News, service

ChatGPT Image 2.0 Released

26. 04. 22.

ChatGPT Images 2.0 is a new image generation model released by OpenAI. OpenAI introduced this model not merely as a simple image rendering tool, but as a model that elevates complex visual tasks to a level where they can be immediately applied in practice. As of the official announcement, it is available starting today in ChatGPT, Codex, and API.

The key change is precision. OpenAI explained that this model follows complex instructions better, positions objects and their relationships more accurately, and renders small text, icons, UI elements, and complex screen layouts more stably. They also emphasized its support for various aspect ratios.

Language processing has also been enhanced. It was stated that text rendering accuracy has improved not only in English but also in non-Latin-based languages such as Japanese, Korean, Chinese, Hindi, and Bengali. This explains that it makes work where the text itself becomes part of the design, such as posters, diagrams, and comics, more natural.

The range of stylistic expression has also expanded. It was stated that various visual languages, such as photographs, cinematic stills, pixel art, and comics, can be handled with greater consistency, and the completeness of textures, lighting, composition, and details has been improved. Therefore, it was introduced as being useful for game prototypes, storyboards, marketing creative, and the production of visuals for specific genres.

One of the biggest differences in this version is the addition of a thinking feature. OpenAI described Images 2.0 as its first “thinking” image model. By selecting the Thinking or Pro model, you can perform more complex tasks by utilizing web search to reflect the latest information, creating multiple images at once, and reviewing the results.

We have also expanded output versatility.
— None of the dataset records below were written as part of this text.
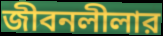
জীবনলীলার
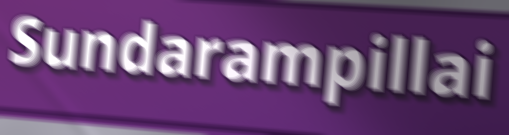
Sundarampillai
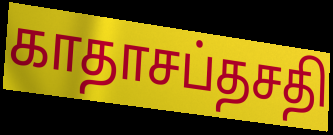
காதாசப்தசதி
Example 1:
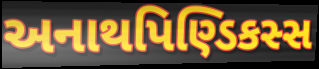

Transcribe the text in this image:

અનાથપિણ્ડિકસ્સ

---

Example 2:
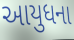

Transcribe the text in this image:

આયુધના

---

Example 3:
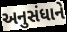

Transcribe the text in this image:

અનુસંધાને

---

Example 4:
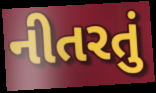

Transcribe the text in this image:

નીતરતું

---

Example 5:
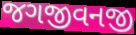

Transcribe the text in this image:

જગજીવનજી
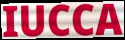
IUCCA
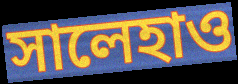
সালেহাও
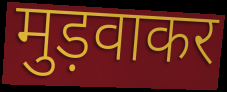
मुड़वाकर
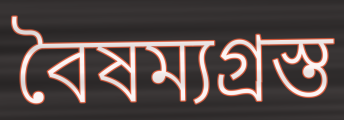
বৈষম্যগ্রস্ত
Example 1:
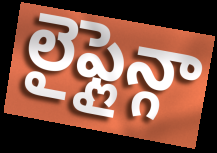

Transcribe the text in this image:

లైఫ్లైన్గా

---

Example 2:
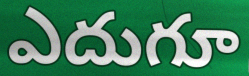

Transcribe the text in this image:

ఎదుగూ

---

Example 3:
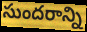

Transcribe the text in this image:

సుందరాన్ని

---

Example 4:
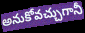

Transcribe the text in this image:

అనుకోవచ్చుగానీ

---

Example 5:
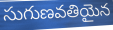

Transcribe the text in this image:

సుగుణవతియైన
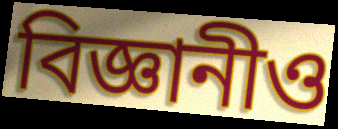
বিজ্ঞানীও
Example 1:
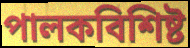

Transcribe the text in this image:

পালকবিশিষ্ট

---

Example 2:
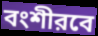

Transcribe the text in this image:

বংশীরবে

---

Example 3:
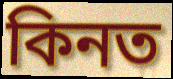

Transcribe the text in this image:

কিনত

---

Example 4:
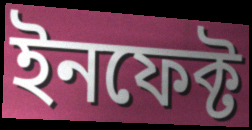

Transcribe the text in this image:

ইনফেক্ট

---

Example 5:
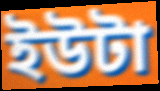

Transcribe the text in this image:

ইউটা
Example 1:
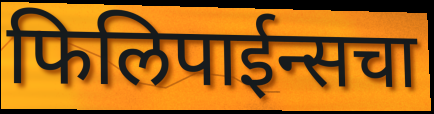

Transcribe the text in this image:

फिलिपाईन्सचा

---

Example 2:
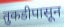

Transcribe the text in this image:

तुकडीपासून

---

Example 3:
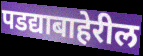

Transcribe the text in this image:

पडद्याबाहेरील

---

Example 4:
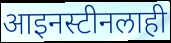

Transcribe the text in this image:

आइनस्टीनलाही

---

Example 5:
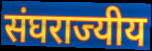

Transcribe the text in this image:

संघराज्यीय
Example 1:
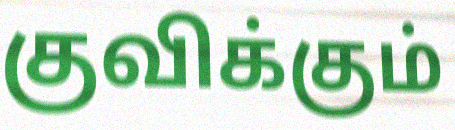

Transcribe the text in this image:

குவிக்கும்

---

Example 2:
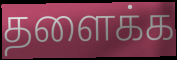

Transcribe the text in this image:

தளைக்க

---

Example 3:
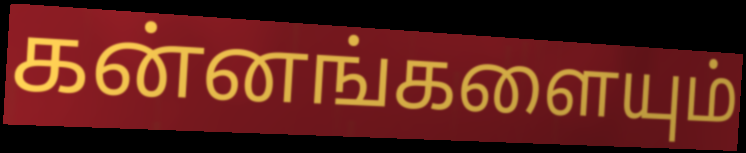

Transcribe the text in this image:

கன்னங்களையும்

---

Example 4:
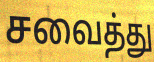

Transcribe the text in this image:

சவைத்து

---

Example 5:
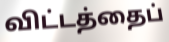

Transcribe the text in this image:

விட்டத்தைப்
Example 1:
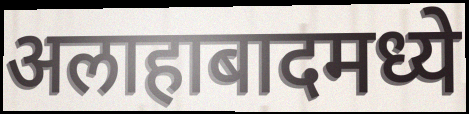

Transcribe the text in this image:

Supporting various aspect ratios from 3:1 to 1:3, you can create content tailored to formats such as banners, slides, posters, mobile screens, bookmarks, and social images. The API also supports output at up to 2K resolution.

OpenAI is also tailoring this model for information visualization and practical production. They stated that it was designed to perform better in tasks where accuracy and structure are critical, such as explanatory graphics, educational materials, and visual summaries. Image generation features can be used within the Codex, and in the API gpt-image-2 It can be integrated into the product as a model.

However, limitations remain. OpenAI noted that errors can still occur in origami guides, puzzles like Rubik's Cubes, precise details of hidden or slanted faces, very dense and repetitive patterns, and diagrams requiring precise arrows and labels.